Decision Tree Representation
In a decision tree, leaves represent class labels, internal nodes represent a single feature, and the edges of the tree represent possible values of those features.
Unlike other classifiers, this visual structure gives us great insight about the algorithm performance.
Decision Trees Construction
Decision Trees are usually constructed from top to bottom. At each level of the tree, the feature that best splits the training set labels is selected as the “question” of that level. Two different criteria are available to split a node, Gini Index and Information Gain. The convenience of one or the other depends on the problem.

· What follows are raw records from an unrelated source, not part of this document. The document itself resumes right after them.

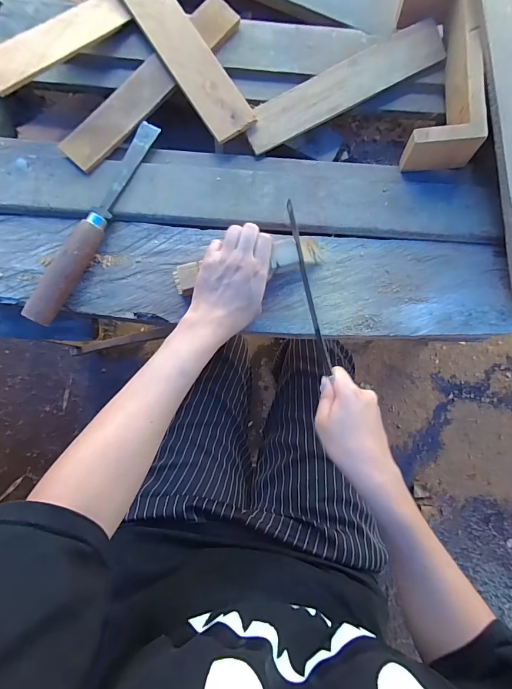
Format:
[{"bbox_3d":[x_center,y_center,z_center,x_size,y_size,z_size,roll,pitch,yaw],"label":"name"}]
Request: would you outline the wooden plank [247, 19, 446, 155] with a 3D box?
[{"bbox_3d":[0.109,-0.317,0.437,0.263,0.019,0.050,-30,88,-4],"label":"wooden plank"}]

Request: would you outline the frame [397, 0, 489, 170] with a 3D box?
[{"bbox_3d":[0.214,-0.323,0.419,0.077,0.065,0.222,0,86,-3],"label":"frame"}]

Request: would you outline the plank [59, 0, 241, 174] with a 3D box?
[{"bbox_3d":[-0.124,-0.313,0.426,0.046,0.013,0.265,43,86,1],"label":"plank"}]

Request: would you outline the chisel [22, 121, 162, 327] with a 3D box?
[{"bbox_3d":[-0.183,-0.143,0.408,0.025,0.029,0.263,28,86,-1],"label":"chisel"}]

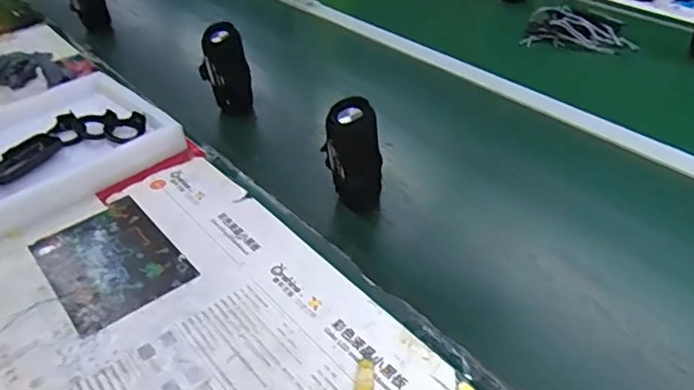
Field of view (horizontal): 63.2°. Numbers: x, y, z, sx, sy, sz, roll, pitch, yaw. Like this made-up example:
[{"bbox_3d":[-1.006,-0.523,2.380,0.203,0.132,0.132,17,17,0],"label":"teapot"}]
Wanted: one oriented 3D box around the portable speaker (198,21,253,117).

When making decision trees, calculating the Gini impurity of a set of data helps determine which feature best splits the data. If a set of data has all of the same labels, the Gini impurity of that set is 0. The set is considered pure. Gini impurity is a statistical measure - the idea behind its definition is to calculate how accurate it would be to assign labels at random, considering the distribution of actual labels in that subset.
Information Gain at decision trees
When making decision trees, two different methods are used to find the best feature to split a dataset on: Gini impurity and Information Gain. An intuitive interpretation of Information Gain is that it is a measure of how much information the individual features provide us about the different classes.
Optimal decision trees
Creating an optimal decision tree is a difficult task. For example, the greedy approach of splitting a tree based on the feature that results in the best current information gain doesn’t guarantee an optimal tree. There are numerous heuristics to create optimal decision trees, and each of these methods proposes a unique way to build the tree.
Decision trees pruning
Decision trees can be overly complex which can result in overfitting. A technique called pruning can be used to decrease the size of the tree to generalize it to increase accuracy on a test set. Pruning is not an exact method, as it is not clear which should be the ideal size of the tree. This technique can be made bottom-up (starting at the leaves) or up-bottom (starting at the root).
Decision trees leaf creation
When making a decision tree, a leaf node is created when no features result in any information gain. Scikit-Learn implementation of decision trees allows us to modify the minimum information gain required to split a node. If this threshold is not reached, the node becomes a leaf.
Random Forest definition
A Random Forest Classifier is an ensemble machine learning model that uses multiple unique decision trees to classify unlabeled data. If compared to an individual decision tree, Random Forest is a more robust classifier but its interpretability is reduced.
Bagging at Random Forest
Trees in a random forest classifier are created by using a random subset of the original dataset with replacement. This process is known as bagging. Bagging prevents overfitting, given that each individual tree is trained on a subset of original data.
Random Forest aggregative performance
A random forest classifier makes its classification by taking an aggregate of the classifications from all the trees in the random forest. For classification, this aggregate is a majority vote. For regression, this could be the average of the trees in the random forest. This aggregation allows the classifier to capture complex non-linear relations from the data. The model performance is far superior than a linear model.
Random Forest overfitting
Random Forests are used to avoid overfitting. By aggregating the classification of multiple trees, having overfitted trees in the random forest is less impactful. Reduced overfitting translates to greater generalization capacity, which increases classification accuracy on new unseen data.
Random Forest feature consideration
When creating a decision tree in a random forest, a random subset of features are considered as the best feature to split the data on. By splitting the data in a random subset of features, all estimators are trained considering different aspects of the data, which reduces the probability of overfitting.